According to Wikipedia, Centurion “received mixed reviews and performed poorly at the box office” when it was released, but I wonder how many people picked up on its fascist undertones.
The movie is set in Britain during the Roman invasion in 43 AD. Now, unless it’s propaganda or revisionism, the long and short if it is, or should be, that in an invasion the invaders are the bad guys and the invaded the good guys – forget geopolitics; I’m talking about simple storytelling here.
But Centurion expects us to identify with the invading forces, a rapport that it slyly, yet deliberately, encourages by having the Romans speak the Queen’s English, while the native Picts – the ‘others’, as it were – speak Gaelic, a Scottish language that even Scots hardly know. In modern terms, what this movie wants from us is tantamount to asking us to cheer for Nazis or, conversely, jeer at Ukrainians.
Sure, the hero is but a soldier and, as we know from Tennyson’s Charge of the Light Brigade, a soldier’s lot is “not to reason why … but to do and die” – but precisely therein lies the problem. Quintus Dias (Michael Fassbender), and by extension writer/director Neil Marshall, never question warmongering; what does bother them, though, is “war without honor.” We are, therefore, meant to take a moral stance based on whether one side fights ‘dirty’ or not, without taking into account what each is fighting for. Thus the Picts, who are defending their home and freedom, are scorned because they “will not be drawn into open combat. Instead, they pick at the scab until we bleed, hiding in the shadows like animals, striking hard and fast then falling back into the night.” Never mind that the Romans were the ones who drew first blood.
Meanwhile, the main antagonist is a character whose “village [was] slaughtered as punishment for resisting Roman rule … they burnt out her father's eyes …. raped her mother until she was begging to die … before she too was raped … finally they cut out her tongue that she may not speak ill of the bloody Roman Empire.”

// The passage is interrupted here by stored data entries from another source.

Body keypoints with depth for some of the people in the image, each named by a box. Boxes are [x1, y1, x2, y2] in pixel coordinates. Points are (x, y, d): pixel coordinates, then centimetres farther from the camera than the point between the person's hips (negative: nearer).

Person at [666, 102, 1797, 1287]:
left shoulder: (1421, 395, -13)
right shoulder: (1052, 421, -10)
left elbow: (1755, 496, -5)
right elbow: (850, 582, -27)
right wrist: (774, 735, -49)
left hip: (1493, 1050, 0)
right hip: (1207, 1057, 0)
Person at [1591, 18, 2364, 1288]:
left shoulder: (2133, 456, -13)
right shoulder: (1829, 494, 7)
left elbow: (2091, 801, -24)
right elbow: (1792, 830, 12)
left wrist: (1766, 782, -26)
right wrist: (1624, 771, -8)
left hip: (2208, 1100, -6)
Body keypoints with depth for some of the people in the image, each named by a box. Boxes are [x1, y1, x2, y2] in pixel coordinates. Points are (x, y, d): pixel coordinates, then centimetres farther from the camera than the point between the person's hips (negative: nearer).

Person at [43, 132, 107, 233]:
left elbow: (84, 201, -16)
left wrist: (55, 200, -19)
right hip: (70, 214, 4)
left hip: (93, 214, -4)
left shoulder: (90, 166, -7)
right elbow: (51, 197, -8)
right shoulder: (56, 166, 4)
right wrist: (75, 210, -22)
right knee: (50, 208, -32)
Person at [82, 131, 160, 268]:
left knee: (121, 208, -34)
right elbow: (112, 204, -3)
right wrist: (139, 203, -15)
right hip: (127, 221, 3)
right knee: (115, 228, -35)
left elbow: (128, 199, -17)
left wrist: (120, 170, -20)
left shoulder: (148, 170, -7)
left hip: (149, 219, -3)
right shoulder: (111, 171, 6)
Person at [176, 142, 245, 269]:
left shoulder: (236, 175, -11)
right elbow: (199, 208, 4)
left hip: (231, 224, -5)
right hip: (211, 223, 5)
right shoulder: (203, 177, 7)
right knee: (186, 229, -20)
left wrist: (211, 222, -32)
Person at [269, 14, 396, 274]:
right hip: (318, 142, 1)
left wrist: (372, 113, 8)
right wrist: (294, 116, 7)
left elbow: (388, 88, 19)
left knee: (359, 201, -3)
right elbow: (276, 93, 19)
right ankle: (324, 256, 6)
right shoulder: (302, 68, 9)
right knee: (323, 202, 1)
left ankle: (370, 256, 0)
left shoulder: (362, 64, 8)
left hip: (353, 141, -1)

That’s your plucky, underdog hero right there — but when it comes down to Quintus and her, we’re somehow supposed to root for him. Moreover, we are required to approve of Quintus’s romantic interest, a woman called Arianne who helps the Romans out of spite because she has been ostracized by her fellow Britons (I believe the denomination for such an individual is ‘collaborator’). Quintus himself eventually turns his back on the Roman Empire – but only because they, for reasons not worth mentioning, try to kill him – in order to join Arianne as a pariah.
Did Marshall figure that, given enough time, one can look at history as if it were mythology – without the hindrance of having to make a distinction between right and wrong? After all, you can safely choose between Greeks and Trojan in the Iliad and retain a clear conscience, but I shudder to think of a future where Saving Gefreiter Reichmann would be a viable idea for a blockbuster.